Nearly 2000 ACLU-DE members and supporters stand with us on the front lines in the fight for freedom, lending your voice to the cry for a Delaware and a nation that truly live up to the ideals of “liberty and justice for all.” So we are introducing a new feature—stories of why you decided to join the ACLU and become one of Delaware’s many voices of liberty. Mitch Crane recently chatted with us about his nearly 50 year affiliation with the ACLU, and how he and husband John Workman continue to be involved today.
Connection: What first made you realize that you were a freedom fighter of sorts?
Crane: I come from a family of activists, actually. When I was 16, my grandmother told me I should put my body where my mouth was and we got arrested together in Brooklyn while picketing the white-only construction of the Downstate Medical Center. When I was brought before the judge at my arraignment, he asked if I realized what I had done and then told me, “You’ll never be able to hold [political] office, become a lawyer, be a teacher.” (We laugh.) I wish he could see me now! Anyway, after that, I just kept going. I came home and organized West Chester’s buses to the 1963 March on Washington. Two of Louis and Ruth Redding’s daughters actually rode the student bus with me. And then I got to college…
Connection: Was that when you first got involved with the ACLU?
Crane: It was. In the spring of my senior year, it was 1968, and I was active against the Vietnam War. I participated in a sit in and was expelled and charged with trespassing. The ACLU handled the civil appeal, and I joined during the process.
Connection: You have a really unique position, experiencing our work from both the political angle and the point of view of a former client.
Crane: It’s like [I was] the guy who got to witness everything. My grandparents were friends with Paul Robeson, my mother was friends with [Ida Scott Bagley, who was] Coretta Scott King’s sister; I was exposed to all these people, so I was colorblind until I went to college. I was brought up to stand up for principle, so my life hasn’t always been easy, but it has been worthwhile. I wasn’t brave, I just did what I thought was right.
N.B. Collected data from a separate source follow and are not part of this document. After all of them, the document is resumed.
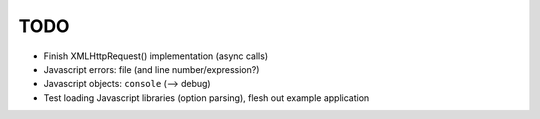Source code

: TODO
====

* Finish XMLHttpRequest() implementation (async calls)
* Javascript errors: file (and line number/expression?)
* Javascript objects: ``console`` (--> debug)
* Test loading Javascript libraries (option parsing), flesh out example application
As an attorney, I also worked some cases with the ACLU [in West Chester] and served on the board there. I remember very well in the late 70s when the neo-Nazis marched through Skokie, IL and the ACLU went to court to stand up for their right to march. I realized at that time that the purpose of the ACLU and the Bill of Rights is the same: to stand up for the rights of people even when it’s unpopular.
Connection: Tell us about what you and John are up to these days.
Crane: We’re both pretty politically active in the southern end of the state. John retired from the Army and now works for the post office, but he was actually the first openly gay councilman in Milton, too. Served two terms. I’m currently chair of the Sussex County Democratic Committee and John was the former vice chair. John is the Sussex County coordinator for Stonewall Democrats and I’m former President. We keep busy.
Connection: Where would you like to see Delaware go in the next five and ten years?
Crane: I’d just love to see all the problems go away. We have a society that thinks the way to solve all our problems is to blame the people below us, but that obviously doesn’t solve anything. The bottom line is we just have to keep fighting for that ideal in the Bill of Rights.